Em comunicado divulgado pelo Quartel-General Central Khatam al-Anbiya, principal comando operacional da IRGC, Teerã declarou que a administração da rota marítima está sendo conduzida com plena autoridade pelas Forças Armadas da República Islâmica.
Segundo a nota, todos os navios, embarcações comerciais e petroleiros devem trafegar exclusivamente pelos corredores estabelecidos e obter autorização da Marinha da IRGC. O comando alertou que o descumprimento dessas regras poderá comprometer a segurança da navegação.
O comunicado também elevou o tom em relação à presença militar estrangeira na região. De acordo com o Khatam al-Anbiya, qualquer ação de embarcações militares destinada a interferir na gestão do Estreito de Ormuz ou a criar obstáculos ao tráfego marítimo “será alvo das Forças Armadas da República Islâmica do Irã”.
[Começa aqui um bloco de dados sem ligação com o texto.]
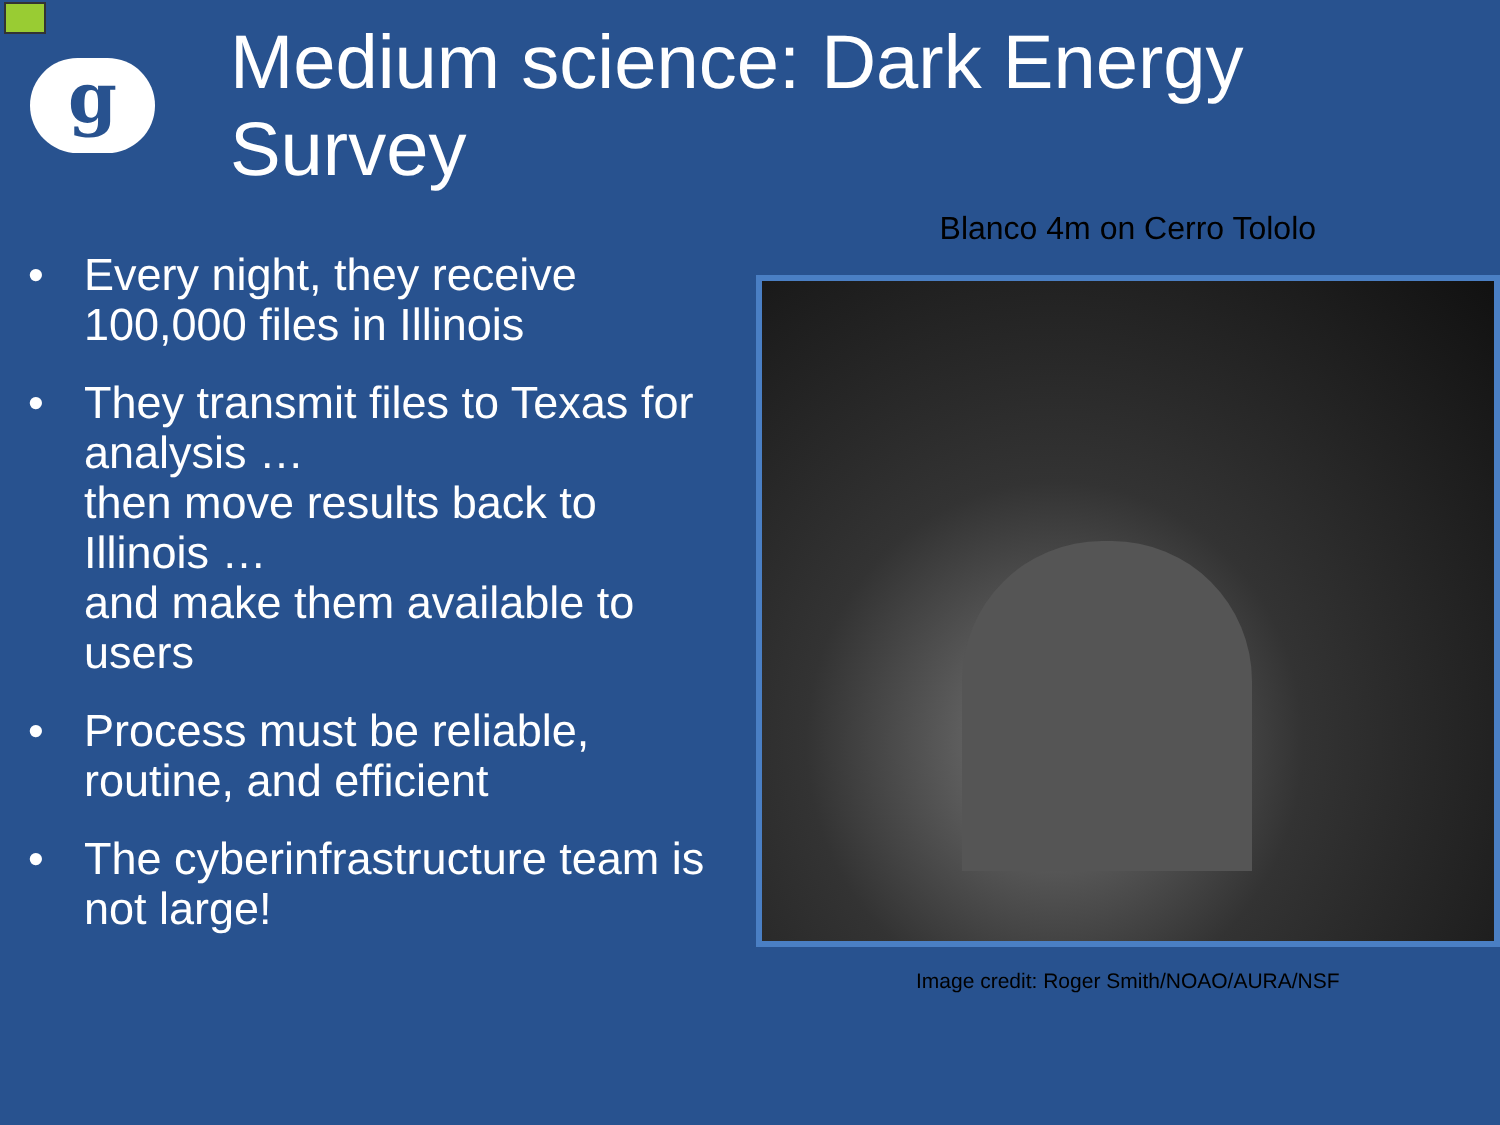g
Medium science: Dark Energy Survey
• Every night, they receive 100,000 files in Illinois
• They transmit files to Texas for analysis …
then move results back to Illinois …
and make them available to users
• Process must be reliable, routine, and efficient
• The cyberinfrastructure team is not large!
Blanco 4m on Cerro Tololo
Image credit: Roger Smith/NOAO/AURA/NSF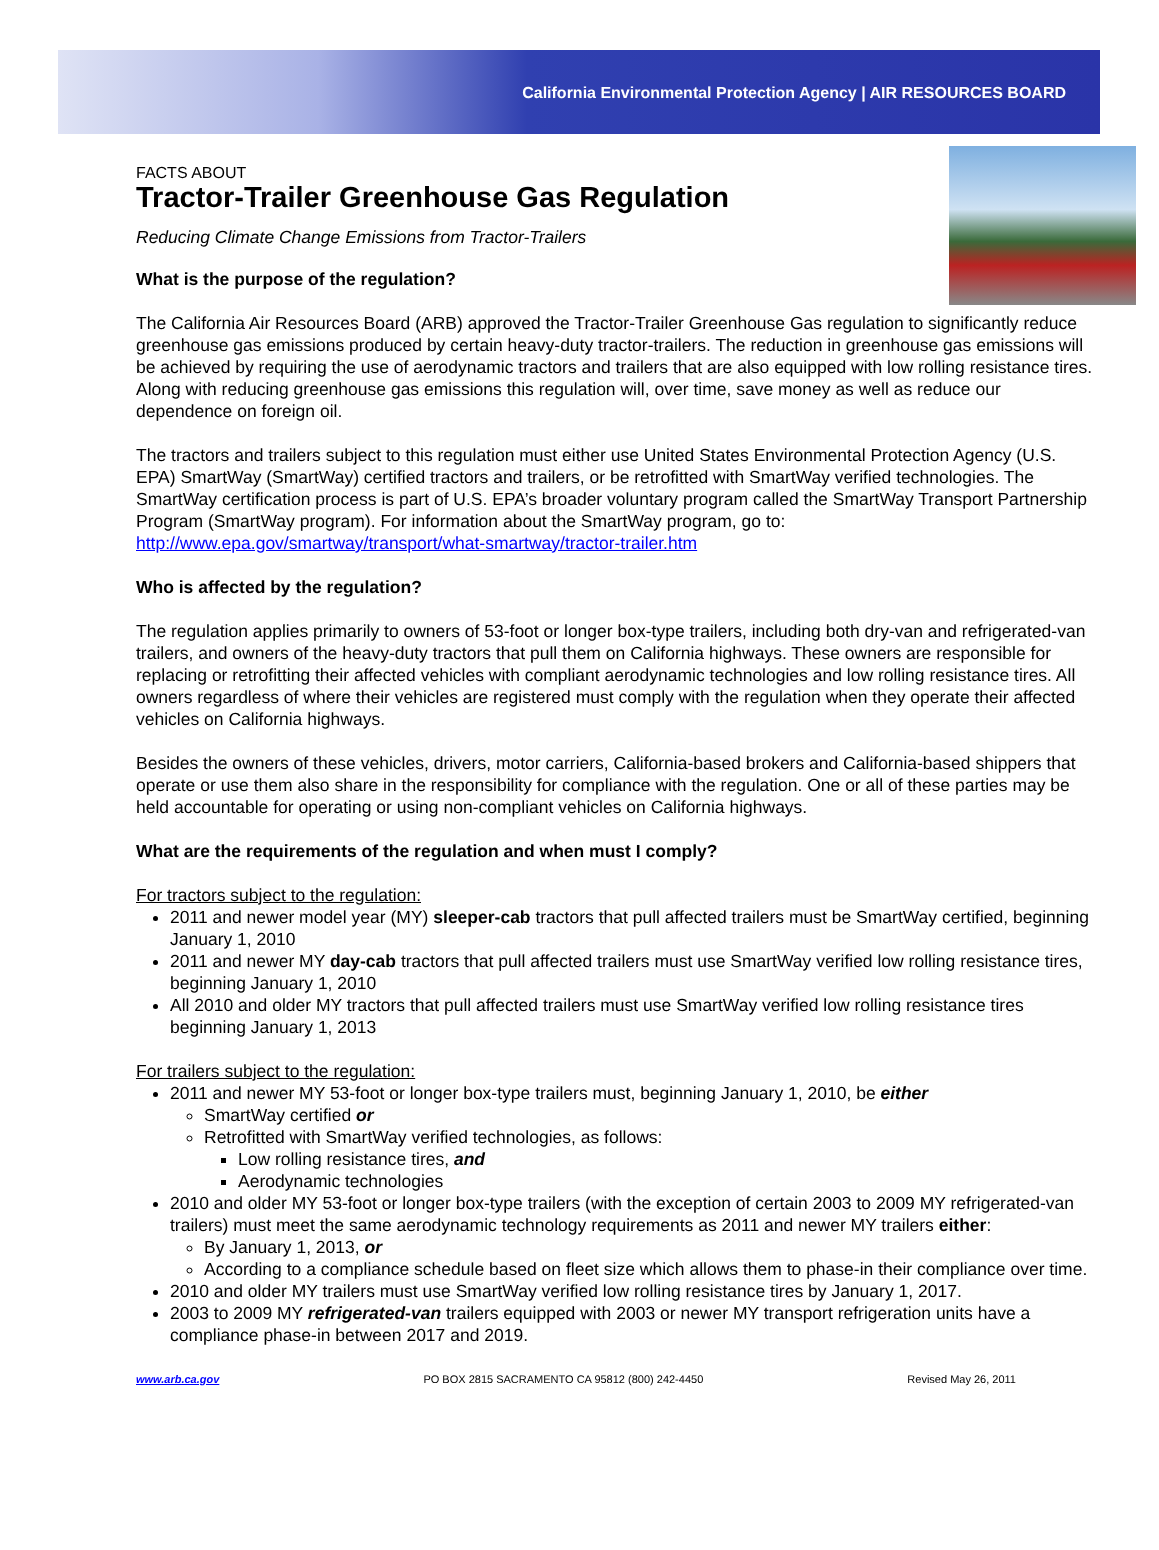California Environmental Protection Agency | AIR RESOURCES BOARD
FACTS ABOUT
Tractor-Trailer Greenhouse Gas Regulation
Reducing Climate Change Emissions from Tractor-Trailers
What is the purpose of the regulation?
The California Air Resources Board (ARB) approved the Tractor-Trailer Greenhouse Gas regulation to significantly reduce greenhouse gas emissions produced by certain heavy-duty tractor-trailers. The reduction in greenhouse gas emissions will be achieved by requiring the use of aerodynamic tractors and trailers that are also equipped with low rolling resistance tires. Along with reducing greenhouse gas emissions this regulation will, over time, save money as well as reduce our dependence on foreign oil.
The tractors and trailers subject to this regulation must either use United States Environmental Protection Agency (U.S. EPA) SmartWay (SmartWay) certified tractors and trailers, or be retrofitted with SmartWay verified technologies. The SmartWay certification process is part of U.S. EPA’s broader voluntary program called the SmartWay Transport Partnership Program (SmartWay program). For information about the SmartWay program, go to: http://www.epa.gov/smartway/transport/what-smartway/tractor-trailer.htm
Who is affected by the regulation?
The regulation applies primarily to owners of 53-foot or longer box-type trailers, including both dry-van and refrigerated-van trailers, and owners of the heavy-duty tractors that pull them on California highways. These owners are responsible for replacing or retrofitting their affected vehicles with compliant aerodynamic technologies and low rolling resistance tires. All owners regardless of where their vehicles are registered must comply with the regulation when they operate their affected vehicles on California highways.
Besides the owners of these vehicles, drivers, motor carriers, California-based brokers and California-based shippers that operate or use them also share in the responsibility for compliance with the regulation. One or all of these parties may be held accountable for operating or using non-compliant vehicles on California highways.
What are the requirements of the regulation and when must I comply?
For tractors subject to the regulation:
2011 and newer model year (MY) sleeper-cab tractors that pull affected trailers must be SmartWay certified, beginning January 1, 2010
2011 and newer MY day-cab tractors that pull affected trailers must use SmartWay verified low rolling resistance tires, beginning January 1, 2010
All 2010 and older MY tractors that pull affected trailers must use SmartWay verified low rolling resistance tires beginning January 1, 2013
For trailers subject to the regulation:
2011 and newer MY 53-foot or longer box-type trailers must, beginning January 1, 2010, be either
SmartWay certified or
Retrofitted with SmartWay verified technologies, as follows:
Low rolling resistance tires, and
Aerodynamic technologies
2010 and older MY 53-foot or longer box-type trailers (with the exception of certain 2003 to 2009 MY refrigerated-van trailers) must meet the same aerodynamic technology requirements as 2011 and newer MY trailers either:
By January 1, 2013, or
According to a compliance schedule based on fleet size which allows them to phase-in their compliance over time.
2010 and older MY trailers must use SmartWay verified low rolling resistance tires by January 1, 2017.
2003 to 2009 MY refrigerated-van trailers equipped with 2003 or newer MY transport refrigeration units have a compliance phase-in between 2017 and 2019.
www.arb.ca.gov PO BOX 2815 SACRAMENTO CA 95812 (800) 242-4450 Revised May 26, 2011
Mais cedo, autoridades de Omã emitiram um alerta após o avistamento de um objeto suspeito de ser uma mina naval em suas águas territoriais próximas ao estreito.
Contexto regional
O Estreito de Ormuz é uma passagem estratégica por onde passa cerca de 20% do petróleo consumido no mundo. A região tem sido palco de tensões frequentes entre o Irã e potências ocidentais, especialmente os Estados Unidos.
A declaração iraniana ocorre em meio a um aumento das atividades navais na área do Golfo Pérsico. Nos últimos meses, houve registros de apreensões de petroleiros e incidentes de segurança que elevaram o alerta entre as nações da região.
Analistas apontam que a posição de Teerã visa reafirmar sua soberania sobre a via marítima, em um momento de negociações indiretas com os Estados Unidos sobre o programa nuclear iraniano. O governo iraniano sustenta que a segurança do estreito é responsabilidade exclusiva dos países da região.